Spain overhauled its banks for the fifth time in three years on Friday in order to secure up to 100 billion euros ($125 billion) in European aid for lenders crushed by bad loans resulting from the country’s extended property market crash.

The government created a so-called bad bank to take over tens of billions of euros in defaulted loans and unsaleable property and to accelerate the clean-up of the banking sector, Economy Minister Luis de Guindos said.

The bad bank will begin operating in late November or early December, exist for between 10 and 15 years, and is intended to be profitable over that period so that Spanish taxpayers do not bear the burden of the bank rescue operation.

"The prices of these assets (that banks transfer to the bad bank) must ensure that the entity does not generate losses during its lifetime, something that is very important to minimize the impact on taxpayers," de Guindos told a news conference.
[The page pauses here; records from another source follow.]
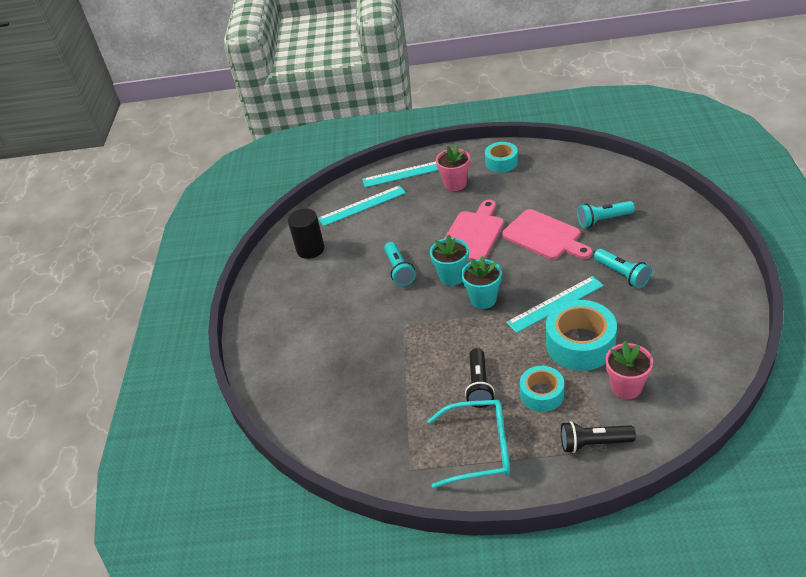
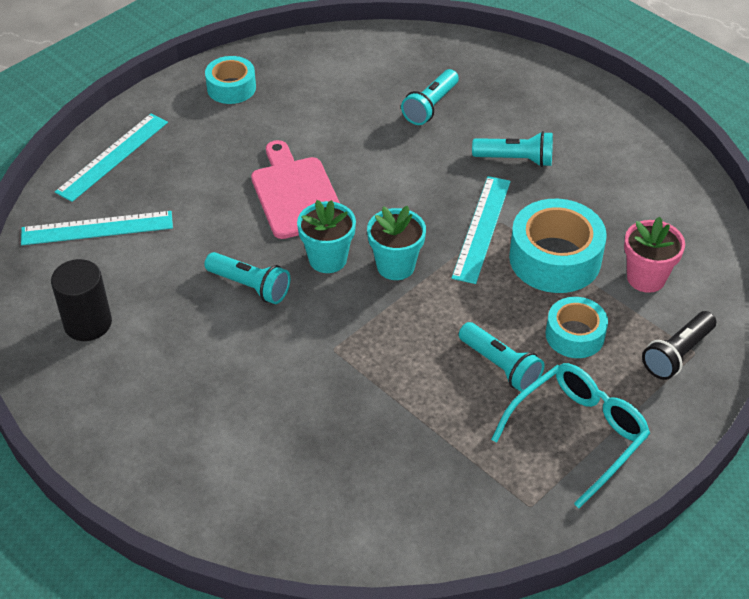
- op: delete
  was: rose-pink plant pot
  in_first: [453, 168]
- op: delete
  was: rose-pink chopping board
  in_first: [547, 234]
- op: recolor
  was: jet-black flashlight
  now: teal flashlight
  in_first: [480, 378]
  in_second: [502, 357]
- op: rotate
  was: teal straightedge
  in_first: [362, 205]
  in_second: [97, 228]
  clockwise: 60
De Guindos also announced new rules for quicker and easier government takeovers of problem banks, a cut in pay for executives at banks that have been rescued by the state, and regulations that will keep banks from selling complex securities to unsophisticated investors.

Spain asked for a European rescue for its banks in June after it took over Bankia, a large lender that was particularly exposed to the property market, and found that it needed 19 billion euros to cover its losses.

De Guindos said Bankia could get emergency liquidity from the government before the European rescue funds are disbursed.